CAR refugees and host community struggling to survive in northern DRC
Since December 2014, an estimated 20,000 Central Africans have fled over the River Ubangi to into the Bili and Bosobolo health zones in Equateur Province, northern DRC, adding to 10,000 refugees already present in the area. The refugees have arrived with very few possessions, if any, and are heavily dependent on the local community. Available supplies of food and drinking water must be divided among an increasingly large population and the threat of malnutrition and water-borne illness looms.
The MSF Emergency Pool in DRC is providing emergency medical aid to refugee and host communities alike in three health centres and the general reference hospital in the area.
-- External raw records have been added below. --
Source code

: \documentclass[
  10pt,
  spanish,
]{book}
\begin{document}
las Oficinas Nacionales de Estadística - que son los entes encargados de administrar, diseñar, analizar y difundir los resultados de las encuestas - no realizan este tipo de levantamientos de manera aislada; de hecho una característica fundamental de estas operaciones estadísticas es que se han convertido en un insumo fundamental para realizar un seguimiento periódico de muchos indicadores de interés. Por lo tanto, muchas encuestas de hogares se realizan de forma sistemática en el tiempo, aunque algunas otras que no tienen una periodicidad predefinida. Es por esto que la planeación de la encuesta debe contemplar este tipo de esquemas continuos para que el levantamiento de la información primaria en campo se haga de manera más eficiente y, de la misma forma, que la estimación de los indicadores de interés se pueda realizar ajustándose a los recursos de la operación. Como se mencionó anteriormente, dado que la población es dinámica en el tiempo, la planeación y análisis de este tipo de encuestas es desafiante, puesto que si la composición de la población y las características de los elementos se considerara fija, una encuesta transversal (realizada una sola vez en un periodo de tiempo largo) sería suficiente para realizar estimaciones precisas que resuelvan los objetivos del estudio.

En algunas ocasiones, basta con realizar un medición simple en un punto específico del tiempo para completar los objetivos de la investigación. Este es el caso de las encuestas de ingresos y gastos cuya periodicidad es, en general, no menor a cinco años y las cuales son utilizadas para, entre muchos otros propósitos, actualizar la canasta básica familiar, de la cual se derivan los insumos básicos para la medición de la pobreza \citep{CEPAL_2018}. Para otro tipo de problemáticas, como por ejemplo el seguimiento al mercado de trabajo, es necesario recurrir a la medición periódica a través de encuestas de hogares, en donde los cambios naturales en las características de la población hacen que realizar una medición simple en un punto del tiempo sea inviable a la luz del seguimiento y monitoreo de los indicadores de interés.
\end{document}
“Food is scarce and the markets are empty. We’re seeing rates of severe malnutrition above the emergency threshold, which is of serious concern. In the first week of MSF activities in this area, we have already hospitalised 10 children for severe malnutrition,” says Nathalie Gielen, Field Coordinator for the MSF Emergency Pool.
Refugees report having suffered violent attacks, kidnapping, rape, robbery and threats from armed groups on the CAR side of the border. Yet some people are so desperate for something to eat that they are choosing to go back to CAR in search of food.
“Life is hard here. We don’t have our fields or any money to buy things. Back home in CAR I had what I needed to work in the fields. But here, I have nothing,” says Anne Kabo, 73, a CAR refugee living in DRC with her family since last May. “Sometimes I work for the locals in exchange for sorghum leaves to feed the family. We eat whatever we can every day or two. It’s mostly sorghum leaves, with no oil.”
Sanitation and drinkable water are also major problems in the area. There is no source of potable water and sanitation – especially in the makeshift sites where refugees live – is very poor. Many people take their drinking water directly from the river, which could cause water-borne diseases to spread.
“In such conditions, the spread of disease is more or less inevitable. Last week there was a suspected case of typhoid fever in one of the makeshift sites where the refugees live – a 12-year-old boy. The family buried the body right next to their hut,” says Ms Gielen.
There are currently plans to relocate the refugees to a camp near Bili, 60km south of the river, starting in late February. But moving thousands of refugees could take weeks, and in the meantime, refugees and host population alike are in dire need of humanitarian assistance.
“Though many people have just arrived in this area, there are others who have been living in these conditions for months. Refugees and the host community are struggling to find adequate food and water, supplies of which were scarce to begin with,” says Ms Gielen. “More humanitarian assistance – especially in terms of food and water and sanitation – is needed until a more durable solution is in place.”
The MSF Congo Emergency Pool is providing emergency medical aid in Sidi, Gbangi and Dula health centres along the Congolese side of the River Ubangi, in Equateur Province. MSF teams are also supporting the district hospital in Bili providing hospitalisation, mental health services and maternity services. Since commencing activities on 6 February, the team has carried out 754 consultations and hospitalised 72 patients.